▸ **Text for analysis**:
################
One more  thing and I will shut up (at least for a while :).

There is the concept of "above the fold."  Think of a newspaper in a vending
machine.  When you walk by the machine you may glance at the machine and see
the newspaper - but you only see what is above the fold.  This might or
might not trigger more sales. I would say a web-site is more like a
newspaper than a book.

Tables help to get more content above the fold. People can get a quick
overview without having to scroll. There are many more problems with people
not even knowing they should scroll a page, so the more you can _reasonably_
fit the better.
################
▸ **Dataset records**:
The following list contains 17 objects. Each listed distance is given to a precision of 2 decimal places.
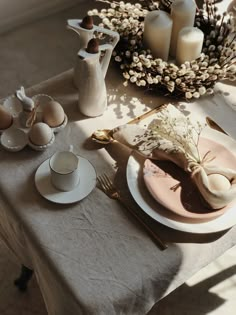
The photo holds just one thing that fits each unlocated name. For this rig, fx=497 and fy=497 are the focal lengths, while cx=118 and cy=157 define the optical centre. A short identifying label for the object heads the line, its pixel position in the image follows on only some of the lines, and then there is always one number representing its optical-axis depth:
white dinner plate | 1.07
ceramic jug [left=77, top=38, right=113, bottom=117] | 1.17
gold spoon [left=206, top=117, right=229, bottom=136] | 1.26
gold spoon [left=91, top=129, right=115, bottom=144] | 1.23
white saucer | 1.11
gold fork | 1.05
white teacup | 1.09
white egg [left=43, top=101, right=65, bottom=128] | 1.21
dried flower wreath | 1.31
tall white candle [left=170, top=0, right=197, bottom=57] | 1.36
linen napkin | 1.07
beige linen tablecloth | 0.98
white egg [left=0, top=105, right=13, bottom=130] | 1.21
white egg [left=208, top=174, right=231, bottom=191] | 1.07
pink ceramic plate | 1.08
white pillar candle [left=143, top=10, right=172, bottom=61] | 1.33
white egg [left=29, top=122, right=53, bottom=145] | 1.17
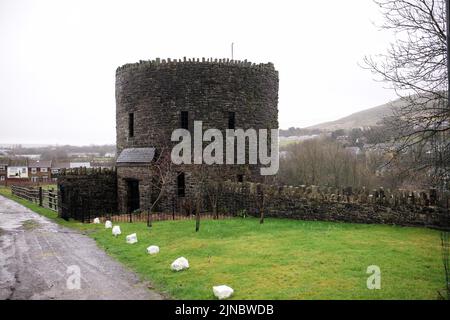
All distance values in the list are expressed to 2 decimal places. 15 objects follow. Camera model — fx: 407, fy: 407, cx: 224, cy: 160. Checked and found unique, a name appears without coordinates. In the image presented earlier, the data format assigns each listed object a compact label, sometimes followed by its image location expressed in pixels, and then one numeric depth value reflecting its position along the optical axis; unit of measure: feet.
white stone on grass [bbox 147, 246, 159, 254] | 40.98
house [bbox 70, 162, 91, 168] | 354.17
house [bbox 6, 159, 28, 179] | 287.07
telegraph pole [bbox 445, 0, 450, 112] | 20.86
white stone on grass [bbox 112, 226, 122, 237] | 51.82
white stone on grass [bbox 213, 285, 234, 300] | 27.17
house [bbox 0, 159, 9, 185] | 262.16
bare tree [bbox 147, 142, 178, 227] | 72.38
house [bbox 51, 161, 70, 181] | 318.04
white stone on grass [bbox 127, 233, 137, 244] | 46.73
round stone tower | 74.90
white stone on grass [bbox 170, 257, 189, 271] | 34.22
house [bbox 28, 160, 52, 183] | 297.65
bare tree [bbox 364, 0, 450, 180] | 34.94
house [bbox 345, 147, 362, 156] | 205.26
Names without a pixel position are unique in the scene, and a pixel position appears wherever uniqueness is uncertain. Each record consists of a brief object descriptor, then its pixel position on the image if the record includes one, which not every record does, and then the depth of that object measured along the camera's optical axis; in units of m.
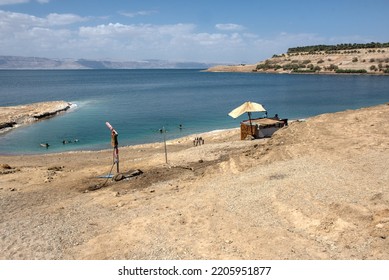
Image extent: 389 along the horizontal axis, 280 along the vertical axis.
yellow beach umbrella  27.88
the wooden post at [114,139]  19.30
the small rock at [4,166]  24.61
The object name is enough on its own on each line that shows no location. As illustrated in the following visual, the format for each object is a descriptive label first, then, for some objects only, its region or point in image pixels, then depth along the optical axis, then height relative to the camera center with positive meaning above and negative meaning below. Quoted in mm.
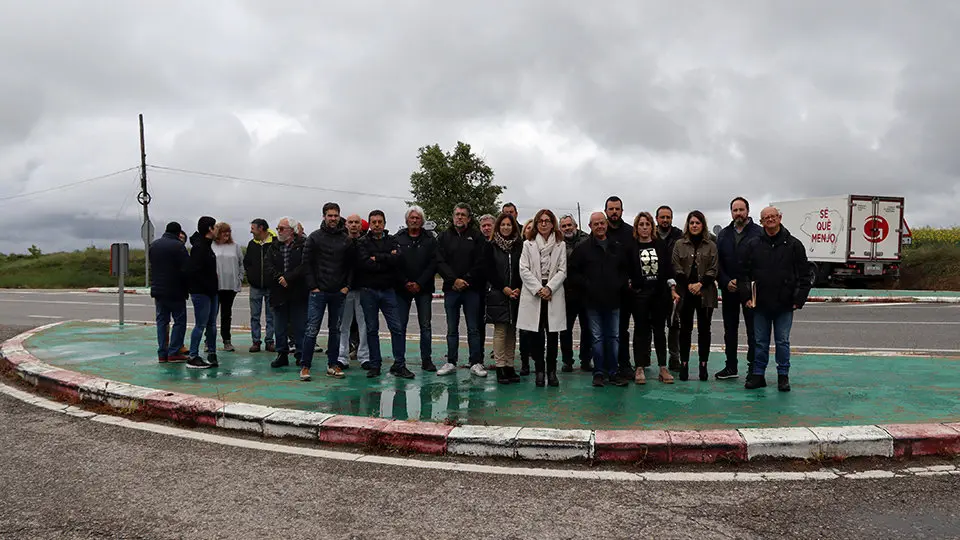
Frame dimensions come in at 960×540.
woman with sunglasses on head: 6523 -195
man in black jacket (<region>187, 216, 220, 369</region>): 7762 -181
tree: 43969 +5731
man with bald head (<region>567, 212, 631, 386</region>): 6383 -158
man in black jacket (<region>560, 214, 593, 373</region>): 7188 -669
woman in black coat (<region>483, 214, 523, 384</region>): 6688 -246
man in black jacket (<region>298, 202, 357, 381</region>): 6859 -22
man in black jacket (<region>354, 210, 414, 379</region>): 6934 -160
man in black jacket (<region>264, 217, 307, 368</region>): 7801 -220
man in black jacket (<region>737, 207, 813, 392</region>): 6258 -158
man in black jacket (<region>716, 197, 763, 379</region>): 6707 -2
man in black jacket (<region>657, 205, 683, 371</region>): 7125 +314
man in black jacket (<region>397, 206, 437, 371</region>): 7215 +20
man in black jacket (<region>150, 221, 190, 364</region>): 7773 -204
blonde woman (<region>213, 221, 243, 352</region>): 8594 +63
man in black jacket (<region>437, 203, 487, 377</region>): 6996 -54
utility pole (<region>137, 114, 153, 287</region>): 25547 +2761
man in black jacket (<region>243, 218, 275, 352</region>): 8734 +11
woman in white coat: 6434 -128
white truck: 22453 +1087
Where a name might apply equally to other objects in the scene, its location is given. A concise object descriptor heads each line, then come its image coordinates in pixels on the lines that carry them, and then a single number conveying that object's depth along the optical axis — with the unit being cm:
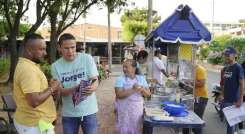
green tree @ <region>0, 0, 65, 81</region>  901
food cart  427
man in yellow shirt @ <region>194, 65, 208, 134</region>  461
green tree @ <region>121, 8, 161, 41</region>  2782
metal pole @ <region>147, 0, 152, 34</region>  1029
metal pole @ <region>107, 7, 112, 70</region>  1883
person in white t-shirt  615
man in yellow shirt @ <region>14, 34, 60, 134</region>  220
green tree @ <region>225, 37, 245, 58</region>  2002
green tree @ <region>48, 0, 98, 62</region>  959
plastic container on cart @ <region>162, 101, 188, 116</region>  341
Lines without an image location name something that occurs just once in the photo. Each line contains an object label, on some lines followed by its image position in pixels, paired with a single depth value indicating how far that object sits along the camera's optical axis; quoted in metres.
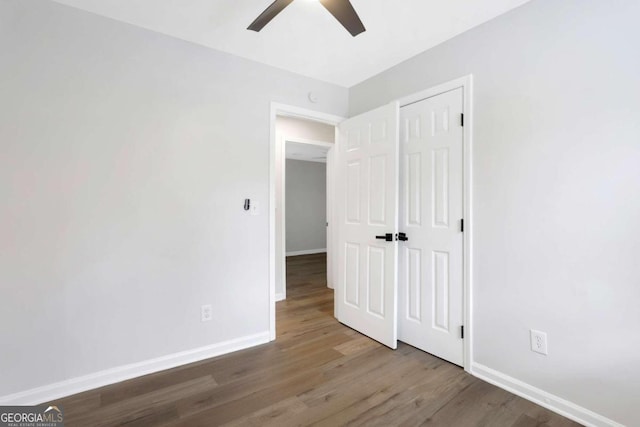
################
▸ **Task 1**: Using the post on "above the fold," say whether each statement agrees with it, answering yes or no and quoting the deciding words: (a) the writer likens a web-site more to a book than to a newspaper; (b) tables are said to help get more content above the fold; (c) the writer mentions people who do not know they should scroll a page.
▸ **Task 2**: Quote word for word the part of the post on "above the fold" starting with "Tables help to" and going on through "fit the better.".
▸ **Task 3**: Continue the post on "above the fold" from where it stops.

▸ **Answer space 1**:
(a) No: "I would say a web-site is more like a newspaper than a book."
(b) Yes: "Tables help to get more content above the fold."
(c) Yes: "not even knowing they should scroll a page"

▸ **Answer space 2**:
Tables help to get more content above the fold. People can get a quick
overview without having to scroll. There are many more problems with people
not even knowing they should scroll a page, so the more you can _reasonably_
fit the better.

▸ **Answer space 3**:
----- Original Message -----
From: "Robert Koberg" <[EMAIL PROTECTED]>
To: <[EMAIL PROTECTED]>
Sent: Friday, December 21, 2001 4:45 AM
Subject: Re: [OT] Design Rant


>
> >----- Original Message -----
> >From: "Henning von Bargen" <[EMAIL PROTECTED]>
>
> > A HTML page should simply be coded in a linear fashion
> > (I read that somewhere in an article about designing web pages for
> impaired
> > readers),
>
> I've never heard of the horizontally impaired :) - joking, I understand
what
> you mean
>
> It would certainly make life easier to build one column pages :)  The last
> 'professional' website I made was:
> http://teenlearningnetwork.com (very heavy and if your browser has trouble
> with tables it will have trouble with this site...)
> you would not believe the battles I had to go through to get them to
conform
> to some _minimum_ usability standards (I failed in many ways...). Both the
> designer and executive producer wanted a 'flashy' site to attract the
> kiddies. I came in after the site was designed and just applied some
> xml/xslt/java goodness to generate the site. I'd like to see somebody
layout
> that design without tables :) I guess my point is my mortgage in SF is
> expensive and I have to pay the bills...
>
>
>
> > so that it is usable with screen readers.
> > As a rule of thumb, it should be more or less possible to read the html
> code
> > like a book if you think all the html tags stripped off.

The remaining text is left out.